Por esse motivo, a reportagem da Gazeta do Povo intitulada “Bia x Beatriz: mulheres reais não são protegidas contra o assédio no Bradesco”
é brilhante. Afinal, qual é a única forma de lidar com a hipocrisia?
Denunciando-a. É preciso mostrar de forma clara que “suas ideias não
correspondem aos fatos”, como já foi até cantado.
A
reportagem da Gazeta mostra que o banco é célere em promover campanhas
de conscientização apenas para parecer preocupado com as mulheres.
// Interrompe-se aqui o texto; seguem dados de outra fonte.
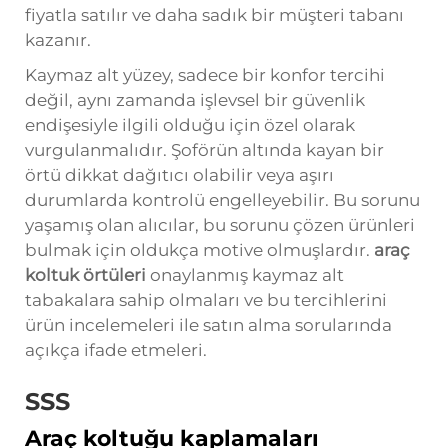
fiyatla satılır ve daha sadık bir müşteri tabanı
kazanır.
Kaymaz alt yüzey, sadece bir konfor tercihi
değil, aynı zamanda işlevsel bir güvenlik
endişesiyle ilgili olduğu için özel olarak
vurgulanmalıdır. Şoförün altında kayan bir
örtü dikkat dağıtıcı olabilir veya aşırı
durumlarda kontrolü engelleyebilir. Bu sorunu
yaşamış olan alıcılar, bu sorunu çözen ürünleri
bulmak için oldukça motive olmuşlardır.
araç
koltuk örtüleri
onaylanmış kaymaz alt
tabakalara sahip olmaları ve bu tercihlerini
ürün incelemeleri ile satın alma sorularında
açıkça ifade etmeleri.
SSS
Araç koltuğu kaplamaları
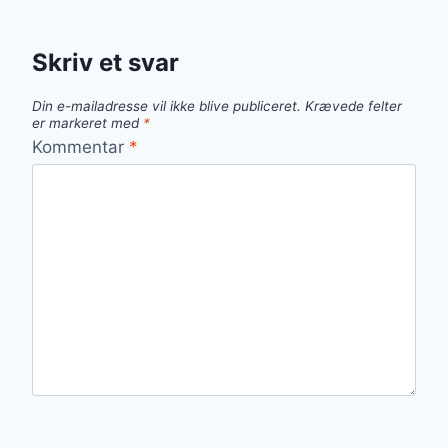
Skriv et svar
Din e-mailadresse vil ikke blive publiceret.
Krævede felter
er markeret med
*
Kommentar
*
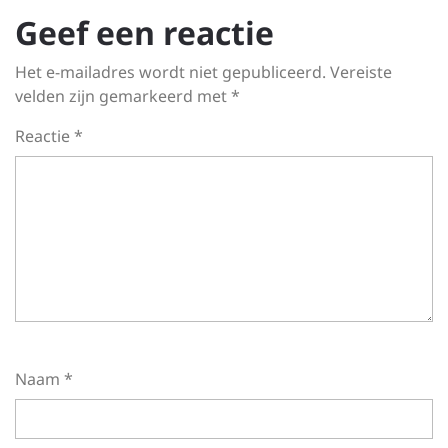
Geef een reactie
Het e-mailadres wordt niet gepubliceerd.
Vereiste
velden zijn gemarkeerd met
*
Reactie
*
Naam
*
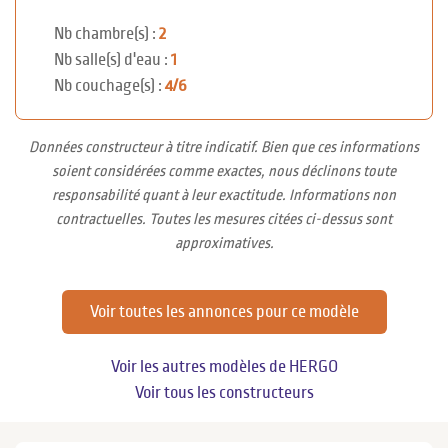
Nb chambre(s) :
2
Nb salle(s) d'eau :
1
Nb couchage(s) :
4/6
Données constructeur à titre indicatif. Bien que ces informations
soient considérées comme exactes, nous déclinons toute
responsabilité quant à leur exactitude. Informations non
contractuelles. Toutes les mesures citées ci-dessus sont
approximatives.
Voir toutes les annonces pour ce modèle
Voir les autres modèles de HERGO
Voir tous les constructeurs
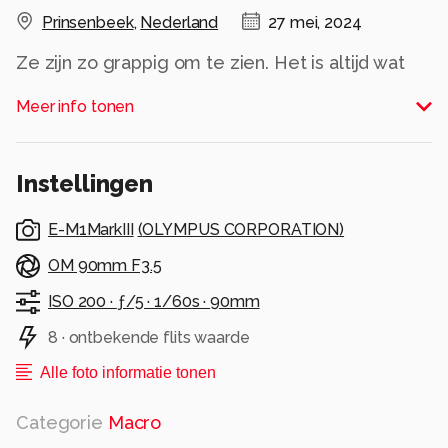
Prinsenbeek
,
Nederland
27 mei, 2024
Ze zijn zo grappig om te zien. Het is altijd wat
gesluip en steeds een stukje dichterbij proberen
Meer info tonen
te komen om ze op de foto te krijgen. Deze
dacht vermoedelijk: daar heb je dat mens ook
Instellingen
Alle rechten voorbehouden
E-M1MarkIII
(
OLYMPUS CORPORATION
)
OM 90mm F3.5
ISO 200 ·
ƒ/5 ·
1/60s ·
90mm
8 · ontbekende flits waarde
Alle foto informatie tonen
Categorie
Macro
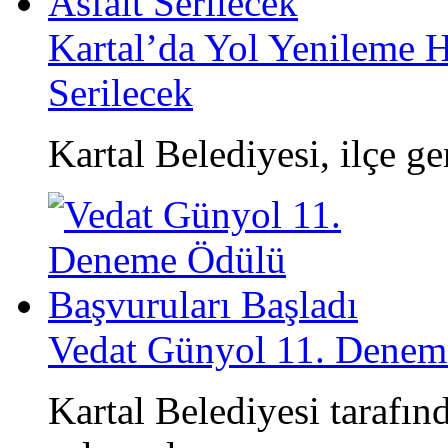
Kartal’da Yol Yenileme H
Serilecek
​Kartal Belediyesi, ilçe ge
Vedat Günyol 11. Deneme
Kartal Belediyesi tarafı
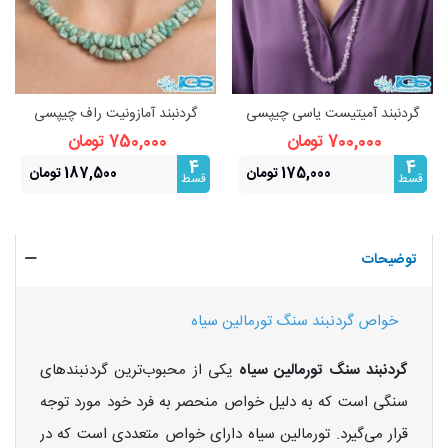
گردنبند آمیتیست یاسی چیپسی
گردنبند آمازونیت راف چیپسی
راف – سنگ آرامش و شهود
بدون زنجیر
700,000 تومان
750,000 تومان
4
4
175,000 تومان
187,500 تومان
قسط
قسط
توضیحات
خواص گردنبند سنگ تورمالین سیاه
گردنبند سنگ تورمالین سیاه
یکی از محبوب‌ترین گردنبندهای
سنگی است که به دلیل خواص منحصر به فرد خود مورد توجه
قرار می‌گیرد. تورمالین سیاه دارای خواص متعددی است که در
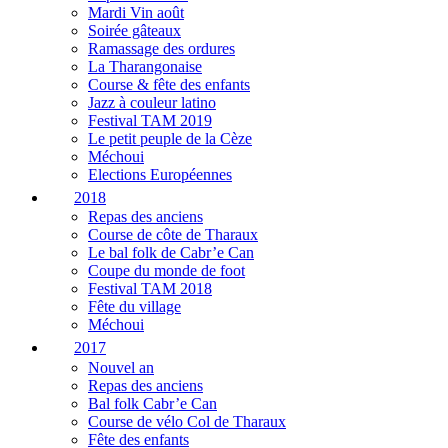
Mardi Vin août
Soirée gâteaux
Ramassage des ordures
La Tharangonaise
Course & fête des enfants
Jazz à couleur latino
Festival TAM 2019
Le petit peuple de la Cèze
Méchoui
Elections Européennes
2018
Repas des anciens
Course de côte de Tharaux
Le bal folk de Cabr’e Can
Coupe du monde de foot
Festival TAM 2018
Fête du village
Méchoui
2017
Nouvel an
Repas des anciens
Bal folk Cabr’e Can
Course de vélo Col de Tharaux
Fête des enfants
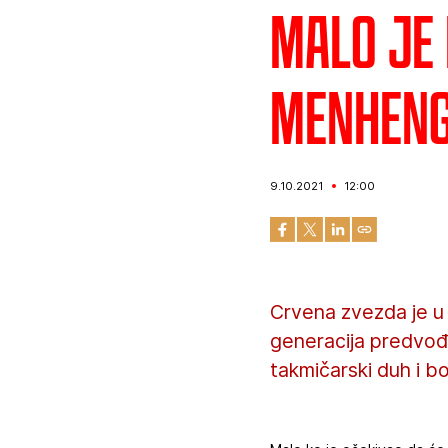
Malo je 
Menheng
9.10.2021
12:00
Crvena zvezda je u 
generacija predvođ
takmičarski duh i b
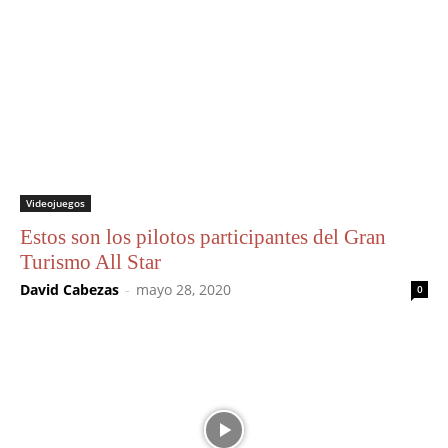
Videojuegos
Estos son los pilotos participantes del Gran
Turismo All Star
David Cabezas
-
mayo 28, 2020
0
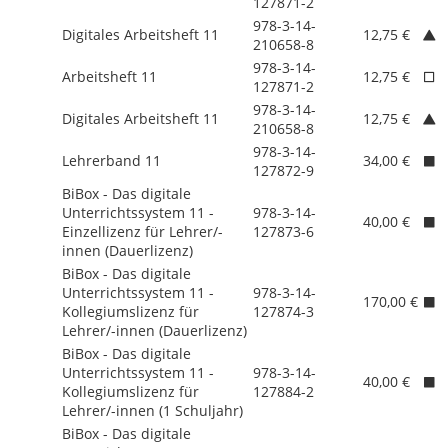
127871-2
978-3-14-
Digitales Arbeitsheft 11
12,75 €
210658-8
978-3-14-
Arbeitsheft 11
12,75 €
127871-2
978-3-14-
Digitales Arbeitsheft 11
12,75 €
210658-8
978-3-14-
Lehrerband 11
34,00 €
127872-9
BiBox - Das digitale
Unterrichtssystem 11 -
978-3-14-
40,00 €
Einzellizenz für Lehrer/
-
127873-6
innen (Dauerlizenz)
BiBox - Das digitale
Unterrichtssystem 11 -
978-3-14-
170,00 €
Kollegiumslizenz für
127874-3
Lehrer/
-innen (Dauerlizenz)
BiBox - Das digitale
Unterrichtssystem 11 -
978-3-14-
40,00 €
Kollegiumslizenz für
127884-2
Lehrer/
-innen (1 Schuljahr)
BiBox - Das digitale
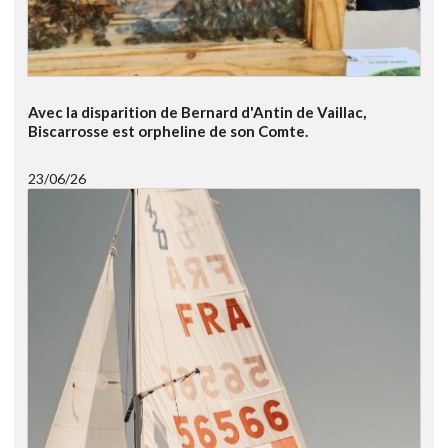
Avec la disparition de Bernard d'Antin de Vaillac,
Biscarrosse est orpheline de son Comte.
23/06/26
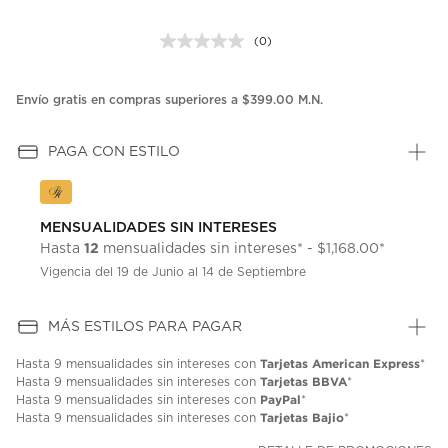
(0)
Sin
puntuación.
Enlace
en
Envío gratis en compras superiores a $399.00 M.N.
la
misma
página.
PAGA CON ESTILO
MENSUALIDADES SIN INTERESES
12
Hasta
mensualidades sin intereses* - $1,168.00*
Vigencia del 19 de Junio al 14 de Septiembre
MÁS ESTILOS PARA PAGAR
Tarjetas American Express
Hasta
9 mensualidades
sin intereses con
*
Tarjetas BBVA
Hasta
9 mensualidades
sin intereses con
*
PayPal
Hasta
9 mensualidades
sin intereses con
*
Tarjetas Bajio
Hasta
9 mensualidades
sin intereses con
*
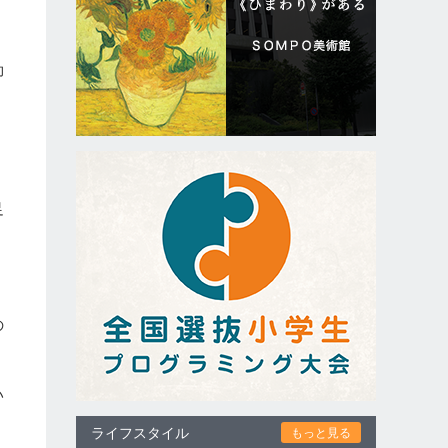
効
、
足
き
の
い
ライフスタイル
もっと見る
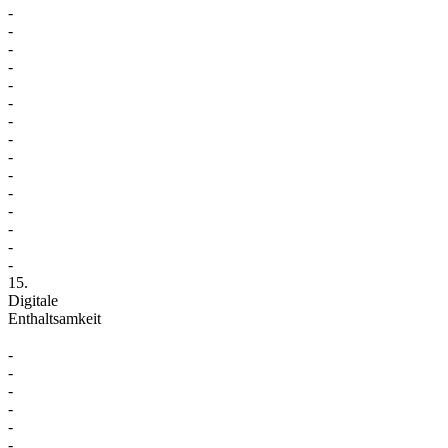
-
-
-
-
-
-
-
-
-
-
-
-
-
-
-
15.
Digitale
Enthaltsamkeit
-
-
-
-
-
-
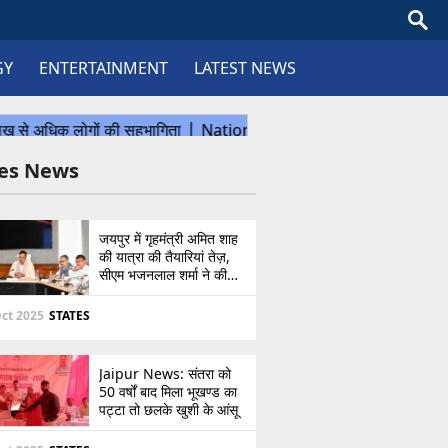
GY
ENTERTAINMENT
LATEST NEWS
tes News
जयपुर में गृहमंत्री अमित शाह
की यात्रा की तैयारियां तेज़,
सीएम भजनलाल शर्मा ने की
उच्चस्तरीय बैठक
ct 2025
STATES
Jaipur News: संतरा को
50 वर्षों बाद मिला भूखण्ड का
पट्टा तो छलके खुशी के आंसू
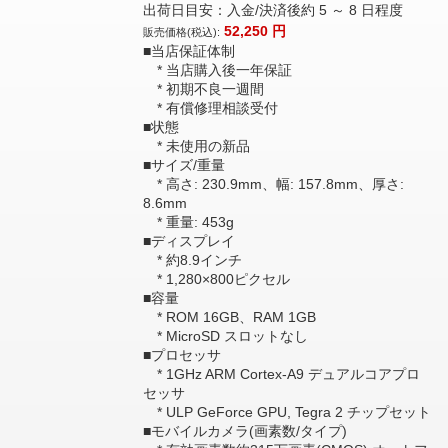
出荷日目安：入金/決済後約 5 ～ 8 日程度
52,250
円
販売価格(税込):
■当店保証体制
* 当店購入後一年保証
* 初期不良一週間
* 有償修理相談受付
■状態
* 未使用の新品
■サイズ/重量
* 高さ: 230.9mm、幅: 157.8mm、厚さ:
8.6mm
* 重量: 453g
■ディスプレイ
* 約8.9インチ
* 1,280×800ピクセル
■容量
* ROM 16GB、RAM 1GB
* MicroSD スロットなし
■プロセッサ
* 1GHz ARM Cortex-A9 デュアルコアプロ
セッサ
* ULP GeForce GPU, Tegra 2 チップセット
■モバイルカメラ(画素数/タイプ)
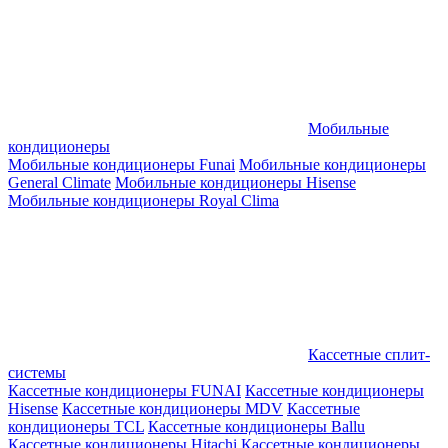
Мобильные
кондиционеры
Мобильные кондиционеры Funai
Мобильные кондиционеры
General Climate
Мобильные кондиционеры Hisense
Мобильные кондиционеры Royal Clima
Кассетные сплит-
системы
Кассетные кондиционеры FUNAI
Кассетные кондиционеры
Hisense
Кассетные кондиционеры MDV
Кассетные
кондиционеры TCL
Кассетные кондиционеры Ballu
Кассетные кондиционеры Hitachi
Кассетные кондиционеры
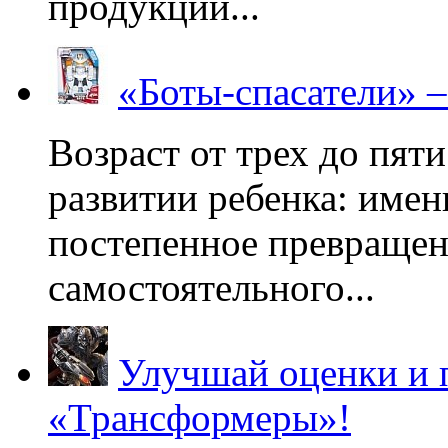
продукции...
«Боты-спасатели» 
Возраст от трех до пяти
развитии ребенка: имен
постепенное превращени
самостоятельного...
Улучшай оценки и 
«Трансформеры»!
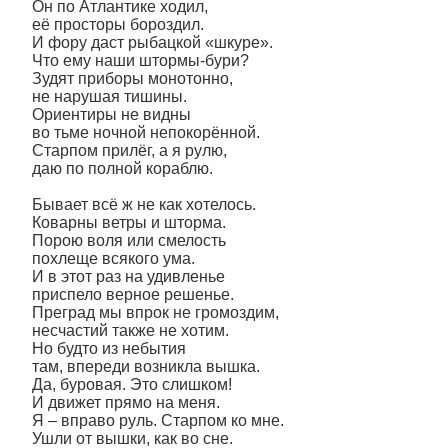
Он по Атлантике ходил,
её просторы бороздил.
И фору даст рыбацкой «шкуре».
Что ему наши штормы-бури?
Зудят приборы монотонно,
не нарушая тишины.
Ориентиры не видны
во тьме ночной непокорённой.
Старпом прилёг, а я рулю,
даю по полной кораблю.
Бывает всё ж не как хотелось.
Коварны ветры и шторма.
Порою воля или смелость
похлеще всякого ума.
И в этот раз на удивленье
приспело верное решенье.
Преград мы впрок не громоздим,
несчастий также не хотим.
Но будто из небытия
там, впереди возникла вышка.
Да, буровая. Это слишком!
И движет прямо на меня.
Я – вправо руль. Старпом ко мне.
Ушли от вышки, как во сне.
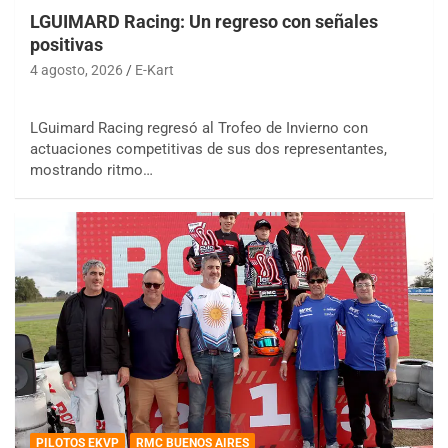
LGUIMARD Racing: Un regreso con señales
positivas
4 agosto, 2026
E-Kart
LGuimard Racing regresó al Trofeo de Invierno con
actuaciones competitivas de sus dos representantes,
mostrando ritmo…
PILOTOS EKVP
RMC BUENOS AIRES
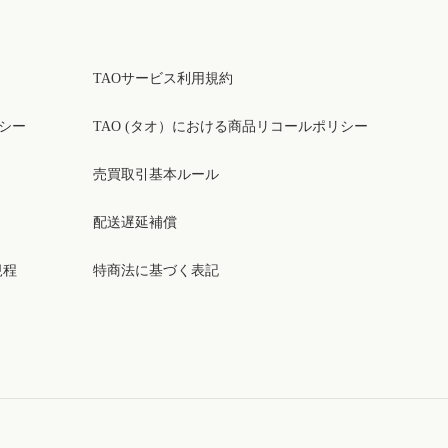
TAOサービス利用規約
リシー
TAO (タオ）における商品リコールポリシー
売買取引基本ルール
配送遅延補償
規程
特商法に基づく表記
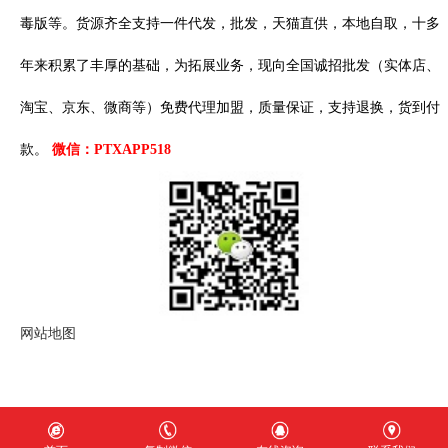
毒版等。货源齐全支持一件代发，批发，天猫直供，本地自取，十多
莆田鞋aj1 扣碎篮板 乔1 低帮
原装头层正确皮革#内置缓震气垫#耐克Nike Air
年来积累了丰厚的基础，为拓展业务，现向全国诚招批发（实体店、
Jordan 1 Low Shattered Backboard 扣碎篮板
淘宝、京东、微商等）免费代理加盟，质量保证，支持退换，货到付
AJ...
2020-08-09
款。
微信：PTXAPP518
莆田鞋aj11 Low “Black Toe...
耐克 Nike Air Jordan 1 Low “Black Toe”黑脚趾
AJ1 乔1 低帮潮流缓震运动休闲板鞋。原鞋开...
2020-08-09
Air Jordan XXXIV“Eclipse”A...
独家纯原 外贸平台专供版本?? Air Jordan
网站地图
XXXIV“Eclipse”AJ34 未来概念轻量化篮球鞋 #市
场首家纯...
2020-06-29
Air Jordan 3.5 乔丹系列 完...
Porém, a prática é outra, já que assédio moral é comum e as denúncias de
assédio sexual por parte de clientes são ignoradas, levadas na
brincadeira ou como uma chance de se fechar mais um negócio. Basta ler
um pequeno trecho da reportagem – depoimento de uma ex-funcionária –
para perceber uma conduta dupla:
“Tive
outro gestor que dizia para nós, mulheres, usarmos saia e decote, para
fazer visitas aos clientes. Um cliente me mandou mensagens com cantadas,
levei para o conhecimento da minha gestora e ela riu, dizendo que eu
estava arrasando corações e nada fez. Inclusive para bater uma meta de
consórcio disse para eu ligar e oferecer para o cliente, pois ele estava
‘apaixonadinho’ e compraria a carta.”
Não
é fácil desvelar a hipocrisia nas pessoas. Entretanto, é mais fácil
quando institucional. A empresa fala sobre racismo e faz questão de ter
negros em suas propagandas? OK. E o que ela faz pelos negros? Quais
oportunidades oferece, especialmente na própria empresa? Nenhuma? Bom,
então se trata de mero discurso. Fala a respeito de incluir todos e que
somos iguais, mas não tem nenhum programa específico para pessoas com
deficiência, transtorno, síndrome? Pura hipocrisia. Faço questão de
mencionar transtorno e síndrome porque é para essas pessoas que as
empresas menos olham, e isso porque dá menos repercussão social,
lamentavelmente.
O
politicamente correto é prejudicial para a sociedade porque não leva em
conta a verdade, mas sim o discurso. No fim das contas, é o velho jogo
das aparências. A preocupação não em ser bom, mas parecer bom segundo os
valores de uma determinada época. Por isso que, assim como fez a
reportagem da Gazeta, é preciso denunciá-lo, prestando um serviço à
verdade.
Eduardo Gama é mestre em Literatura, professor de Redação e de Literatura, jornalista e publicitário.